Adapted from a Robert Harris novel by screenwriter Peter Straughan (Tinker Tailor Soldier Spy, The Men who Stare at Goats), Conclave revolves around characters with large amounts of divine self-importance who give grand speeches for a living. But instead of coming across like a film where people are always stopping the show to pontificate about the role of the Pontiff, Conclave is more observational in its approach to such personalities. The characters butting heads are always able to choose their words carefully around like minded company, but their actions outside the gathering belie a certain amount of reckless disregard for their standing. Accusations are hurled, opinions are constantly swayed, and momentum during vote tallies swing like pendulums, all on the basis of some well chosen words delivered with righteous conviction.
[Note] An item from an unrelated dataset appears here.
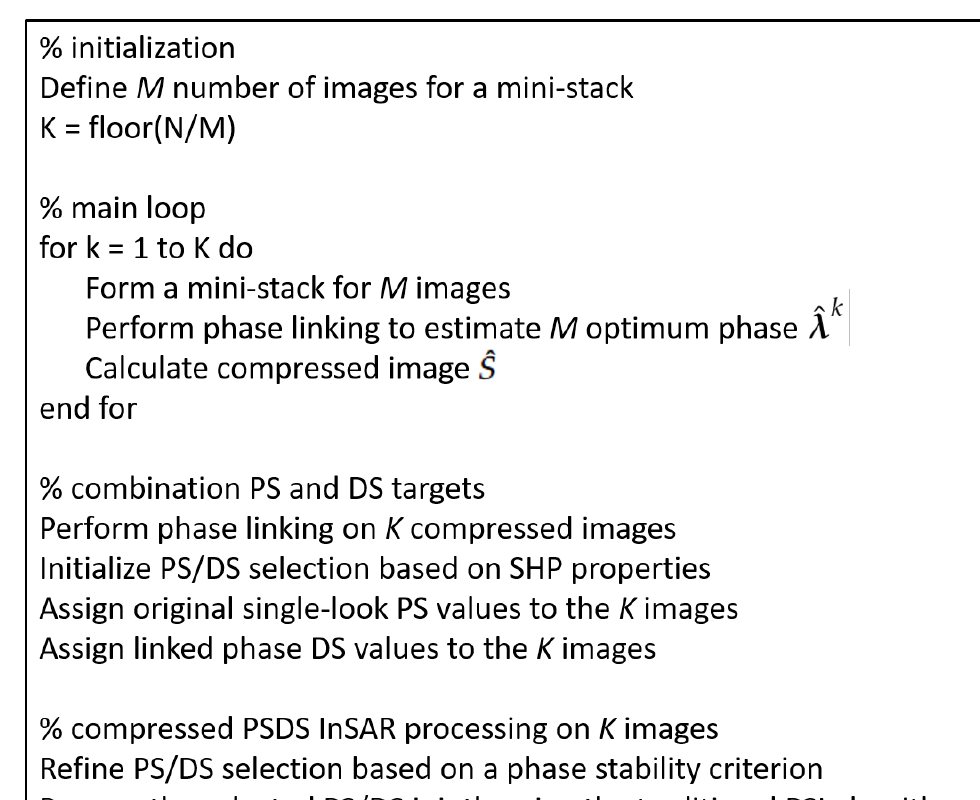
Figure 1. ComSAR: Compressed PSDS InSAR algorithm. The algorithm divides the massive data into many mini-stacks and then compresses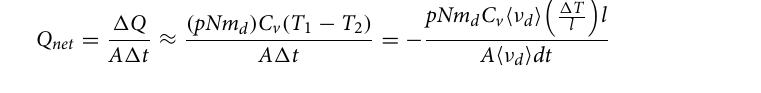
Table 1. Summary of the relative average enhancement ϑ i (%) for each dose. The average was made over 5 values of the thermal conductivity at 25, 30, 35, 40, 45 and 50 °C.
It’s a system that forces unlikely players on the periphery into the conversation, whether they want to be or not. Sister Agnes (Isabella Rossellini) and Prefect of the Papal House, Janusz (Jacek Koman), are both sitting on bombshell information that can change the course of history. Moderate candidate Tremblay (John Lithgow) knows more about the late Pope’s final moments than he is letting on. This says nothing about growing unrest in the world outside the cavernous arena walls of the conclave, which is not only in danger of encroaching on the proceedings, but also the very people the membership should be listening to and heeding in the first place. And through it all, it’s on the shoulders of Lawrence to try and keep bitterness and confrontation from sending the train off the tracks.

Conclave is a film with no insignificant roles and many moving parts, with Tucci, Rossellini, and Lithgow adding more feathers to their veteran caps with their performances here. Koman, Msamati, Castellitto, and Diehz make major impressions in their pivotal roles, each getting a great scene where their character has to stand alone against powers beyond their control. The enormity of the situation is nicely conveyed on a visual level by Berger, who depicts the conclave as both spacious and stifling. But the film will be most widely regarded because of the work of Fiennes, who hasn’t had a role this substantial and subtextual in decades. 

Fiennes portrays Lawrence as a perpetually stressed out but devoted man of the cloth. His overall faith in Catholicism isn’t being put to the test, but his belief in the piety of others and his patience are being stretched as thin as can be. Berger and Fiennes never come out and say whether or not Lawrence actually wishes he could be Pope or not. Lawrence always insists that he’s not cut out for the part, but if he wasn’t, why would he have risen so high in the church in the first place? Even though Lawrence’s motivations are some times murky and unclear, Fiennes always makes the character appear humble, driven, and intelligent without succumbing to the darkness around them. He might not be the best choice to lead, but there’s a reason he has been entrusted to wrangle so many stray cats. There are hints that this could all be an act – another testament to the enormous dexterity of Fiennes’ performance – but Lawrence always seems like the best of a flawed bunch, making his frustrations all the more relatable to outsiders.

Berger keeps viewers on their toes, asking them to question whether the evidence presented to them about these candidates is the truth, deliberate misdirection, or something that falls into a morally grey area that would be permissible outside the walls of the Vatican, but has no room in discussions of faith. These supposedly clean humans in their pristine palace are supposedly devoid of sin, but as Berger points out quite nicely, the certainty in which they hold their beliefs is a sin in and of itself. It asks the viewer to examine the type of person who have to address unanswerable questions with a degree of certainty that can afford them unparalleled authority. And within that examination lies the futility of certainty, and the basis for all of Berger’s rousing dramatic beats.

Conclave opens in select theatres on Friday, October 25, 2024.